All my Chinese Medical Professors practice TCM and Acupuncture with slightly distinct techniques and herbs since they come from the far reaches of continental China to coastal areas. Different people need different Acupuncture so they say. That´s a matter of good sense. They stress that very much. Thus, they always instigated all students to further investigate into new methods of Chinese Medicine and that´s what I´m doing.ever since.
Gua Sha and the climate
I learned applying on raw skin, a very thin layer of oil covering the back and proceeding a gentle Gua Sha on an afternoon with a 40 C surface skin and 90% humidity does a much better job than raw gua sha. I´m not in America or Europe but in the middle of tropical South America.The gua sha is a thin curved stone blade made of jade, that in Brazil we replace with blades of colorful agates, natural semiprecious stones of increadible colors found in abundance here. Both can exert either a superficial as a profound and very relaxing massage on the skin and the superficial muscles under the skin, depending on the technique - , basically pressure applied with your hand coupled with blade inclination. In hot countries or during hot summer times avoid over stimulation of an overheated superficial skin previously basked under the heat or Sun and proceed your massage in circulated areas rather than rake the skin surface which may cause a rather nasty massive liberation of histamines leading to dermographism (bruising of the skin) and excess liberation of Whey Qi due to excessive sweat and heat.

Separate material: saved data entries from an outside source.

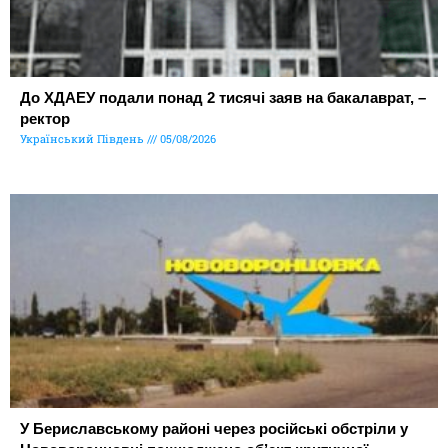
До ХДАЕУ подали понад 2 тисячі заяв на бакалаврат, –
ректор
Український Південь
05/08/2026
У Бериславському районі через російські обстріли у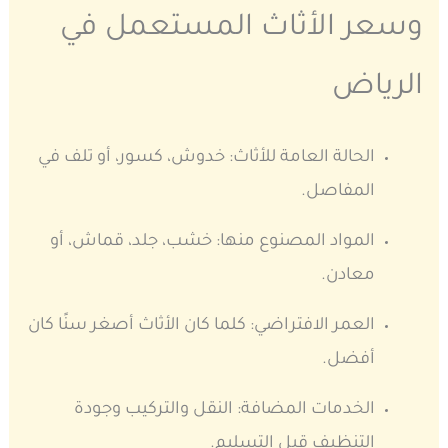
وسعر الأثاث المستعمل في
الرياض
الحالة العامة للأثاث: خدوش، كسور، أو تلف في
المفاصل.
المواد المصنوع منها: خشب، جلد، قماش، أو
معادن.
العمر الافتراضي: كلما كان الأثاث أصغر سنًا كان
أفضل.
الخدمات المضافة: النقل والتركيب وجودة
التنظيف قبل التسليم.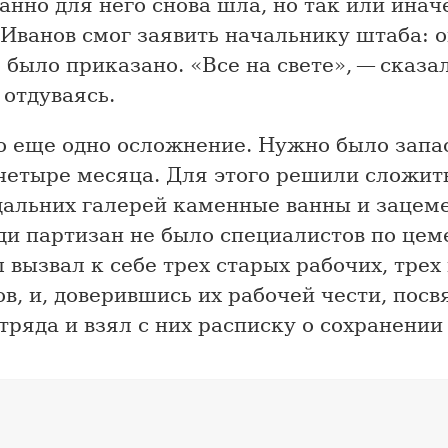
нно для него снова шла, но так или инач
Иванов смог заявить начальнику штаба: о
о было приказано. «Все на свете», — сказал
отдуваясь.
о еще одно осложнение. Нужно было запа
-четыре месяца. Для этого решили сложит
дальних галерей каменные ванны и зацем
ди партизан не было специалистов по цем
вызвал к себе трех старых рабочих, трех
в, и, доверившись их рабочей чести, посв
тряда и взял с них расписку о сохранении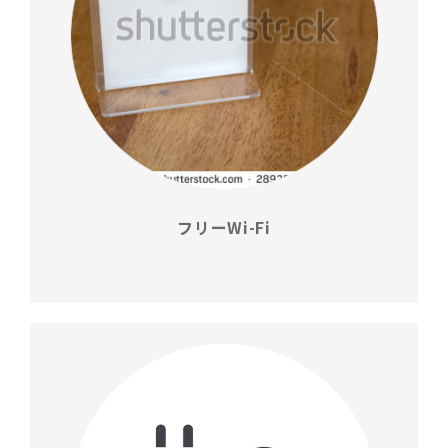
フリーWi-Fi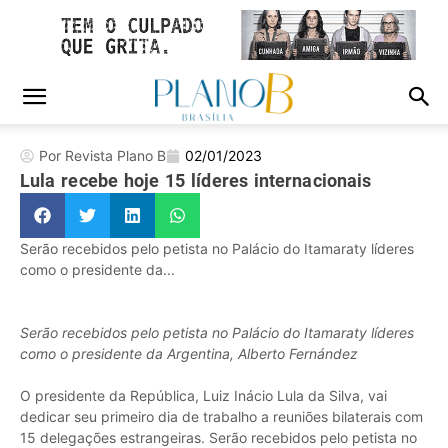
Por Revista Plano B
02/01/2023
Lula recebe hoje 15 líderes internacionais
Serão recebidos pelo petista no Palácio do Itamaraty líderes
como o presidente da...
Serão recebidos pelo petista no Palácio do Itamaraty líderes
como o presidente da Argentina, Alberto Fernández
O presidente da República, Luiz Inácio Lula da Silva, vai
dedicar seu primeiro dia de trabalho a reuniões bilaterais com
15 delegações estrangeiras. Serão recebidos pelo petista no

Use Arnica (Arnica Montana) oil or South American Copaíba oil diluted in a proportion of 2% to 98% (although you may increase proportions to 10% to 90%) of almond oil (Prunus dulcis) or the even better grapeseed oil (Vitis vinifera) being the base oil. If you have true, I mean real Lavandula angustifolia essential oil (French Lavanda), two or three drops are welcome for 200 ml of base oil. They are all an excellent combination of oils.
Applied on shoulders and cervical areas, as well as the entire back, Gua Sha can also remove what Indian specialists on Panchacarma describe as AMMA, a toxic etheric substance that may adhere to the skin and cause stress, pain, irritation and anger. Curiously enough in Brasilian Medicine we call this same toxic substance “miasma” and Gua Sha works great the same way.

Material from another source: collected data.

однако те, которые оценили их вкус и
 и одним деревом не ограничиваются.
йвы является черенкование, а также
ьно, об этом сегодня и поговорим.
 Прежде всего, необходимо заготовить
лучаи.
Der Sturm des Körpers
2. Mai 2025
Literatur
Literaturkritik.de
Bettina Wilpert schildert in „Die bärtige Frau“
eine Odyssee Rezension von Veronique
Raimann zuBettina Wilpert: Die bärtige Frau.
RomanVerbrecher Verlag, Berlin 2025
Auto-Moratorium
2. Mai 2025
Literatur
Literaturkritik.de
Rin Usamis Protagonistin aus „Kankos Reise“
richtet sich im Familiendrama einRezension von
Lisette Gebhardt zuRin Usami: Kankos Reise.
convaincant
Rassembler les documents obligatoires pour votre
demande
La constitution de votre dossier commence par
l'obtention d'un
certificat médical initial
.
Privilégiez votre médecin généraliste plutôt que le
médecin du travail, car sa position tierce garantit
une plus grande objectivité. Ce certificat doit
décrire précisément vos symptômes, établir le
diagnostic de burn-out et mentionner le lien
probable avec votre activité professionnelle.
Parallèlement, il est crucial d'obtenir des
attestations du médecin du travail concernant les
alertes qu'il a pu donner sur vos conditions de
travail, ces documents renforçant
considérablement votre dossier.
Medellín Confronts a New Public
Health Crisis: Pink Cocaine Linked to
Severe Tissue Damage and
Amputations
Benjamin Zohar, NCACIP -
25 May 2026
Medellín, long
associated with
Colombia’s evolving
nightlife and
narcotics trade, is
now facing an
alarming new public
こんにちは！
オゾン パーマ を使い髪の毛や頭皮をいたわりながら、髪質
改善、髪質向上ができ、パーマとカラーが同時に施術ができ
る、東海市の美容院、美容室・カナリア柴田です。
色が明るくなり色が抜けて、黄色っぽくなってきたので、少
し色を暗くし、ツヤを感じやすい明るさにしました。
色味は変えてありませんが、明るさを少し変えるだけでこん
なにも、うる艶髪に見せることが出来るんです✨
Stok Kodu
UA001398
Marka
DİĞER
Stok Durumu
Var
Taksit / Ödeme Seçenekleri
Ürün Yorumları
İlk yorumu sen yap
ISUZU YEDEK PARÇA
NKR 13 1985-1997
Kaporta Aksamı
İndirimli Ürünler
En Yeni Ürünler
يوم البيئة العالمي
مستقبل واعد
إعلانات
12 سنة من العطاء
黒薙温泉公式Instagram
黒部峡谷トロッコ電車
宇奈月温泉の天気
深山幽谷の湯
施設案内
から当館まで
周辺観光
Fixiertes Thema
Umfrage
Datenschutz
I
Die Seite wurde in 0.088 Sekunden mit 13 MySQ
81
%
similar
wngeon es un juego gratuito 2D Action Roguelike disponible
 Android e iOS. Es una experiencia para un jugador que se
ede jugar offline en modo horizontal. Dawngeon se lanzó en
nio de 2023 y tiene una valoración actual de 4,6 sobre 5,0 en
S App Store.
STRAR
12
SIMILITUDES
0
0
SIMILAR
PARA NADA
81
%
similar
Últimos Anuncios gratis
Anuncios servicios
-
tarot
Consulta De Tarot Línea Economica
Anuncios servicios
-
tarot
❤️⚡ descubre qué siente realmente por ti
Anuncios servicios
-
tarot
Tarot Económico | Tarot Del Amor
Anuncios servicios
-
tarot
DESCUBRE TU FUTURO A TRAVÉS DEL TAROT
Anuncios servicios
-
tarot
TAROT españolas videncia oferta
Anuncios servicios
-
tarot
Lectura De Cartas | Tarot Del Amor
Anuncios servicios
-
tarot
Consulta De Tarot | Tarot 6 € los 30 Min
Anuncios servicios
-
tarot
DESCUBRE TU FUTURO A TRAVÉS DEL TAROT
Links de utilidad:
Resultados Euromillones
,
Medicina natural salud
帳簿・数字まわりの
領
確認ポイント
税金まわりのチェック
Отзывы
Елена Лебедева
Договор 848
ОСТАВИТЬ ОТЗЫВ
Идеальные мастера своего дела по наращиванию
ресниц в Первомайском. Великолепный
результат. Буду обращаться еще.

On the other hand, abhyanga involves a more ample use of oil (specially Arnica montana in non-Indian countries with the same dilutions mentioned above stressing its more pronounced anti-inflammatory properties). Apply over wider areas of back muscles, including cervical, paravertebral, dorsal, lumbar and ischiatic muscles. After covering these areas with a generous layer of oil, use gently pressure cups over them. There is no need to use excessive pressure since the oils will form a tight seal and will penetrate deeply into the skin and muscles with its anti-inflammatory properties. After five to ten minutes remove cups and leave perhaps a single one with a gentle pressure. Starts to slide this cup over all muscles in a gentle circular pattern or in a straight pattern if you are to massage paravertebral muscles. Sometimes, the cup decompresses spontaneously and all you have to do is repeat the procedure. All in all, perform the massage for some ten minutes. There won´t be any bruises left, except for a slight reddening of the skin and a profound relaxation feeling on the back. As mentioned before, this cupping technique also removes a lot of AMMA or miasma from your back and that may induce a profound, comforting relaxation and relief of stress. You will notice, the technique is also good for you.